Indonesia May Need to Follow Fed Hikes, Basri Says
(Bloomberg) -- Indonesia’s central bank will need to tighten monetary policy to protect the currency if the U.S. raises interest rates more than three times this year, former Finance Minister Chatib Basri said.
Bank Indonesia, which has so far resisted raising rates, has been vigorously intervening to protect the rupiah which fell to a two-year low last month. Policy makers are bracing for further volatility amid forecasts for more rate hikes in the U.S. this year.
"If the Fed raises rates four times this year, I think it’s most likely that Bank Indonesia should raise the interest rate by 25 basis points at least by the end of the year," Basri said Monday in an interview with Bloomberg TV’s Haslinda Amin. "Every Asian country now, like it or not, should follow the direction in the U.S. otherwise they cannot maintain the parity and the stability for the exchange rate."

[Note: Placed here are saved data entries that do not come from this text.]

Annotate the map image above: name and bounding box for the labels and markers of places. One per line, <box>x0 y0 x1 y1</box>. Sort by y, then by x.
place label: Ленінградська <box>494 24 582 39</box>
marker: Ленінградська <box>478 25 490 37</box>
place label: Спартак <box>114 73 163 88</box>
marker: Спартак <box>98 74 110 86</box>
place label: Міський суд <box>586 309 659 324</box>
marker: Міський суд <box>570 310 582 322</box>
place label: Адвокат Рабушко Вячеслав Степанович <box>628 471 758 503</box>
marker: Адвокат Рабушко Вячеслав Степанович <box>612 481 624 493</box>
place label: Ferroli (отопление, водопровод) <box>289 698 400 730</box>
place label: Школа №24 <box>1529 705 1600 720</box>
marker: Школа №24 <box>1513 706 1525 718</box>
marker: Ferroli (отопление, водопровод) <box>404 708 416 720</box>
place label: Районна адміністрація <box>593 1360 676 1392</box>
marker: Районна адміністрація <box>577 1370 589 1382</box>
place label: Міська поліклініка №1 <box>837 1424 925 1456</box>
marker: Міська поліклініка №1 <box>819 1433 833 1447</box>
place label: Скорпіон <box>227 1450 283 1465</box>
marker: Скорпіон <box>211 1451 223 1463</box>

The rupiah has fallen more than 2.6 percent against the dollar since the end of January, and foreign reserves slid almost $4 billion in February. The central bank last month left its benchmark interest rate unchanged for a sixth month in a row at 4.25 percent.
Still, Basri said that the current rupiah weakness is not a risk for the economy at this point. He said a level of 13,800 rupiah per dollar is "not a big issue for Indonesia" so long as the central bank can restrain the volatility.
Basri, who was a minister in 2013 to 2014, said the brewing trade war between the U.S. and China would have negative consequences for Southeast Asian economies.
"The impact may come in the financial sector through bonds, through stocks but most importantly, it will have an impact on future China growth which later on will be translated into Southeast Asia countries including Indonesia," Basri said.
"If China slows down because of this trade war, it will have an impact on our exports and later on will be translated into a slowdown of our gross domestic product growth,” he said.